**EXERCISE INPUTS**
== Segment start ==

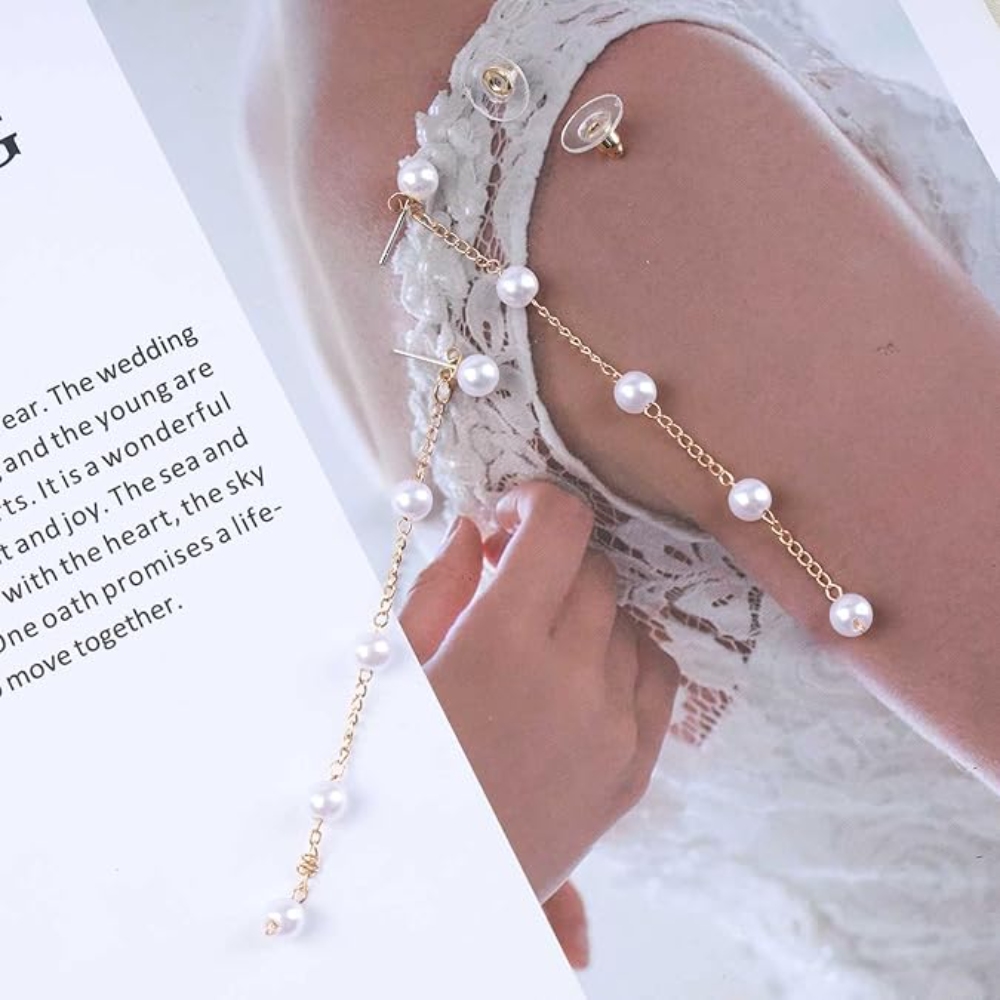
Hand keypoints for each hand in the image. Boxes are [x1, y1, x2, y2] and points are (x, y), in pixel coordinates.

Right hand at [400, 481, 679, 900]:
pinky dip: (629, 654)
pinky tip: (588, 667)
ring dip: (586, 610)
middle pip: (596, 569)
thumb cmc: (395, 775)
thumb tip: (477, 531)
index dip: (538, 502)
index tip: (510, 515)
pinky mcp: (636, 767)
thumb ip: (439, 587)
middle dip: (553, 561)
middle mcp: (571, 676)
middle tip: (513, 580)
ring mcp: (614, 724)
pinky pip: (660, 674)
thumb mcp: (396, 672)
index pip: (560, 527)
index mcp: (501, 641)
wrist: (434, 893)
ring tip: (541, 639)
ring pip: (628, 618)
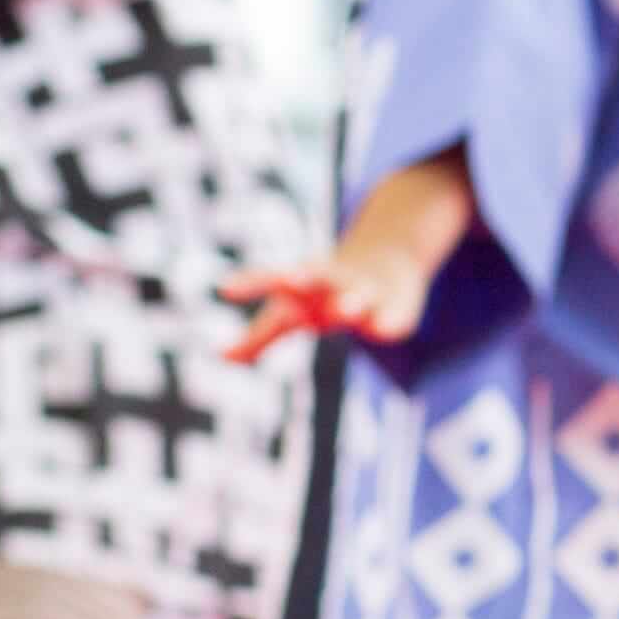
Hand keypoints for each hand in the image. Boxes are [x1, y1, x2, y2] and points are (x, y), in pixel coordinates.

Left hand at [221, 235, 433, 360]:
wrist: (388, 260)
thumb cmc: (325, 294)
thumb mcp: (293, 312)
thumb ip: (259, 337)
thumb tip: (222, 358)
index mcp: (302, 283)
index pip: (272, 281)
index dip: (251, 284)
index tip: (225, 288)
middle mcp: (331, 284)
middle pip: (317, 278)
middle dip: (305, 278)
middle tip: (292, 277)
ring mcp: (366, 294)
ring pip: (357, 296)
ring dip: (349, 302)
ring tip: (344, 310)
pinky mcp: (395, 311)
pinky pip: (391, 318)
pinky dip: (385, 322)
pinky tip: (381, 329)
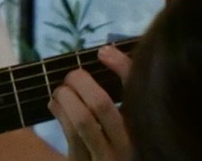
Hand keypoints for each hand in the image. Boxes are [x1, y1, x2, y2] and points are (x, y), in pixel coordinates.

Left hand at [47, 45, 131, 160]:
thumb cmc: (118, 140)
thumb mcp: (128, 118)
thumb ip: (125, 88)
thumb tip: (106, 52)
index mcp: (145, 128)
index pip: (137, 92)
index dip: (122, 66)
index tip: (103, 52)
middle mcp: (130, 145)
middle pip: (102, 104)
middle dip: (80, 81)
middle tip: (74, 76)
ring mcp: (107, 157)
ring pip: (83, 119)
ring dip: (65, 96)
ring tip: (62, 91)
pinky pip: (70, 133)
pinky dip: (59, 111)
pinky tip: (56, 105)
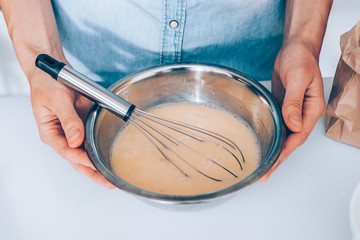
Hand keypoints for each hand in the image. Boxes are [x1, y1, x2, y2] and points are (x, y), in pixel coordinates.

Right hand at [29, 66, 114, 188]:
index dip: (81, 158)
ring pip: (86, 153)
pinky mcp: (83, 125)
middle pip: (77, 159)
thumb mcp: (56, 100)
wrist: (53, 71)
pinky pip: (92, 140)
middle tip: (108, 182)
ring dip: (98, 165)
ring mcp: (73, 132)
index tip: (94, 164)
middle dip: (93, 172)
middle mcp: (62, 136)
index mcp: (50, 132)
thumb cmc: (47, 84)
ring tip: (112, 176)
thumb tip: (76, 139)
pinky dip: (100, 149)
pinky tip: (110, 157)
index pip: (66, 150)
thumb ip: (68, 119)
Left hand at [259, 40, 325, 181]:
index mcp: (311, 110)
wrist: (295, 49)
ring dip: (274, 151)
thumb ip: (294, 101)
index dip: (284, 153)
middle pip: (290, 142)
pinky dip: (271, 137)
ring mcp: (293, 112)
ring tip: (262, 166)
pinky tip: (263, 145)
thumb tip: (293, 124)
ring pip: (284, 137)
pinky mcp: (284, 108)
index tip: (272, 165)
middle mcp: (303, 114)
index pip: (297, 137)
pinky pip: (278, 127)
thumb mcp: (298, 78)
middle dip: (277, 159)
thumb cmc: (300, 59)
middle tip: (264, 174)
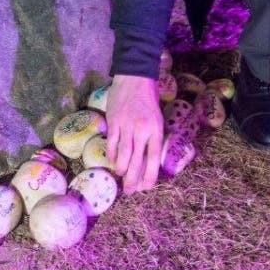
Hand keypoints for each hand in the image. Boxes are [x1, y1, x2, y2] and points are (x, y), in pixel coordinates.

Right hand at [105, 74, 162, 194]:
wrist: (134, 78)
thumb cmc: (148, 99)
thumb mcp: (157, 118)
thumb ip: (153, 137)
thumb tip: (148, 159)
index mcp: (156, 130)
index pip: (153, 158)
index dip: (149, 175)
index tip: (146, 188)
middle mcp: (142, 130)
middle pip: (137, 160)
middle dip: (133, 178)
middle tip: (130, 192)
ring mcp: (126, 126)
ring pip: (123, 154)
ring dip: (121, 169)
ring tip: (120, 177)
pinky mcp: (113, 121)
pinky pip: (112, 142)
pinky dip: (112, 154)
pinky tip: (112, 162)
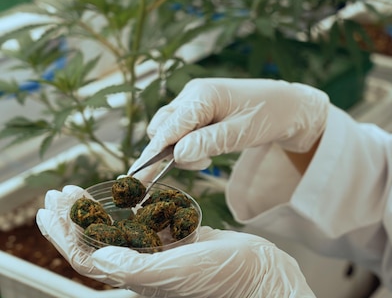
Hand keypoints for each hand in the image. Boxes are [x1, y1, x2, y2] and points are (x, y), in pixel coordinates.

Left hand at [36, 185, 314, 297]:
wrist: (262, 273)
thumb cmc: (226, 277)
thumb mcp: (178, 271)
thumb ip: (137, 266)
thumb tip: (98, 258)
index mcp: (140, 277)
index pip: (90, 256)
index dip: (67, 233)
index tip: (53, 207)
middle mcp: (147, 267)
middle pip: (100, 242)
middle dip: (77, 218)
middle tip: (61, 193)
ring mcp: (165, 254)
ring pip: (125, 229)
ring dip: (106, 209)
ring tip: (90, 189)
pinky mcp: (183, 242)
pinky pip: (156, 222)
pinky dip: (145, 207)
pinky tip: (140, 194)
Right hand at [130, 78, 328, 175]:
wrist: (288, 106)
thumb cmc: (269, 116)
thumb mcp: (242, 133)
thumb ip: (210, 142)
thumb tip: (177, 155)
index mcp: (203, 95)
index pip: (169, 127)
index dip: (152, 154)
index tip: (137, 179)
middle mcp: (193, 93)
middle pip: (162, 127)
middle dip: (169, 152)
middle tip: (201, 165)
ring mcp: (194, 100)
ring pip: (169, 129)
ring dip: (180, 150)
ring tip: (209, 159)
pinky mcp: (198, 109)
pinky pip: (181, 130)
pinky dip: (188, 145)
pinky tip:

== Segment end ==

**ABOUT THIS EXERCISE**
If the data includes images, omit them, and set down everything else exactly as above.

**YOUR SOLUTION**
Hand keypoints for each hand in the image. Boxes are [x1, y1, x2, y2] and points are (x, y), in pixel coordinates.

Right hand at [400, 481, 679, 900]:
pinky dip: (629, 654)
pinky tip: (588, 667)
ring dip: (586, 610)
middle pip: (596, 569)
thumb cmc: (395, 775)
thumb tip: (477, 531)
index dip: (538, 502)
index tip: (510, 515)
pinky mcp: (636, 767)
thumb ip: (439, 587)
middle dip: (553, 561)
middle mcp: (571, 676)
middle tip: (513, 580)
ring mcp: (614, 724)
pinky pip: (660, 674)
thumb mcp: (396, 672)
index pip: (560, 527)
index mcp: (501, 641)
wrist: (434, 893)
ring tip: (541, 639)
ring pip: (628, 618)
Hand keypoints for each hand in the image. Boxes are [x1, y1, x2, y2] and points are (x, y), in pixel coordinates.

Left hand at [221, 235, 433, 360]:
wrist: (388, 260)
thumb cmc: (325, 294)
thumb mcp: (293, 312)
thumb ip: (259, 337)
thumb tip: (222, 358)
index mcp: (302, 283)
index pip: (272, 281)
index dip: (251, 284)
index tip: (225, 288)
middle mcp: (331, 284)
middle pip: (317, 278)
middle dip: (305, 278)
middle tip: (292, 277)
ring mcp: (366, 294)
ring pip: (357, 296)
ring dip: (349, 302)
ring tip: (344, 310)
pinky mcp: (395, 311)
pinky pip: (391, 318)
pinky dip: (385, 322)
pinky tip: (381, 329)
Hand keypoints for each hand in the image. Boxes are [x1, y1, x2, y2] and points are (x, y), in pixel coordinates.

Left hand at [47, 45, 131, 160]:
thumb cmc: (118, 140)
thumb mcp: (128, 118)
thumb ip: (125, 88)
thumb tip: (106, 52)
index mcp: (145, 128)
index pip: (137, 92)
index dip: (122, 66)
index tip: (103, 52)
middle mcp: (130, 145)
middle pip: (102, 104)
middle dip: (80, 81)
middle tip: (74, 76)
ring mcp: (107, 157)
ring pip: (83, 119)
ring dip: (65, 96)
ring tip: (62, 91)
pinky pip: (70, 133)
pinky dip: (59, 111)
pinky tip: (56, 105)
Hand keypoints for each hand in the image. Boxes are [x1, y1, x2, y2] and points are (x, y), in pixel coordinates.

Right hand at [29, 66, 114, 188]:
index dip: (81, 158)
ring pip: (86, 153)
pinky mcp: (83, 125)
middle pip: (77, 159)
thumb mcp: (56, 100)
wrist: (53, 71)
pinky pip: (92, 140)
middle tip: (108, 182)
ring dip: (98, 165)
ring mcp: (73, 132)
index tip: (94, 164)
middle dip: (93, 172)
middle mcp: (62, 136)
index mcp: (50, 132)
thumb cmc: (47, 84)
ring tip: (112, 176)
thumb tip: (76, 139)
pinky dip: (100, 149)
pinky tip: (110, 157)
index pip: (66, 150)
thumb ip: (68, 119)
Left hand at [259, 40, 325, 181]:
index mcp: (311, 110)
wrist: (295, 49)
ring dip: (274, 151)
thumb ip: (294, 101)
index dip: (284, 153)
middle pip: (290, 142)
pinky dip: (271, 137)
ring mcp: (293, 112)
ring tip: (262, 166)
pinky tip: (263, 145)
thumb tip: (293, 124)
ring pip: (284, 137)
pinky mcp: (284, 108)
index tip: (272, 165)
middle mcp: (303, 114)
index pip: (297, 137)
pinky pip: (278, 127)
thumb mcp: (298, 78)
middle dip: (277, 159)
thumb cmc: (300, 59)
middle tip: (264, 174)
Hand keypoints for each hand in the image. Boxes are [x1, y1, x2, y2] and points are (x, y), in pixel coordinates.

Right hand at [105, 74, 162, 194]:
wrist: (134, 78)
thumb cmc: (148, 99)
thumb mcp: (157, 118)
thumb ip: (153, 137)
thumb tip: (148, 159)
index mcp: (156, 130)
index pip: (153, 158)
index dip: (149, 175)
index tip: (146, 188)
middle mcp: (142, 130)
middle pip: (137, 160)
middle dip: (133, 178)
middle tip: (130, 192)
ring mcp: (126, 126)
ring pip: (123, 154)
ring dip: (121, 169)
ring tip: (120, 177)
pinky mcp: (113, 121)
pinky pip: (112, 142)
pinky dip: (112, 154)
pinky tip: (112, 162)
Hand keypoints for each hand in the image. Boxes are [x1, y1, x2, y2] and points are (x, y), in pixel coordinates.

Left hand at [36, 185, 314, 297]:
wrist: (262, 273)
thumb cmc: (226, 277)
thumb mcp: (178, 271)
thumb ip: (137, 266)
thumb tip: (98, 258)
index mcp: (140, 277)
index pip: (90, 256)
index dip: (67, 233)
index tip: (53, 207)
middle mcp: (147, 267)
middle pip: (100, 242)
middle dip: (77, 218)
middle tip: (61, 193)
ring mcp: (165, 254)
ring pip: (125, 229)
ring dip: (106, 209)
ring tip: (90, 189)
pinky mcp: (183, 242)
pinky pip: (156, 222)
pinky dip: (145, 207)
pinky tip: (140, 194)
Right hand at [130, 78, 328, 175]:
wrist: (288, 106)
thumb cmc: (269, 116)
thumb mcp: (242, 133)
thumb ip: (210, 142)
thumb tip: (177, 155)
index mcp: (203, 95)
index pip: (169, 127)
index dip: (152, 154)
index tip: (137, 179)
middle mcp: (193, 93)
middle pip: (162, 127)
middle dip: (169, 152)
middle tip: (201, 165)
ring mcp: (194, 100)
ring pip: (169, 129)
ring dip: (180, 150)
ring tip: (209, 159)
pinky mcp: (198, 109)
pinky pip: (181, 130)
pinky dip: (188, 145)
pinky tip:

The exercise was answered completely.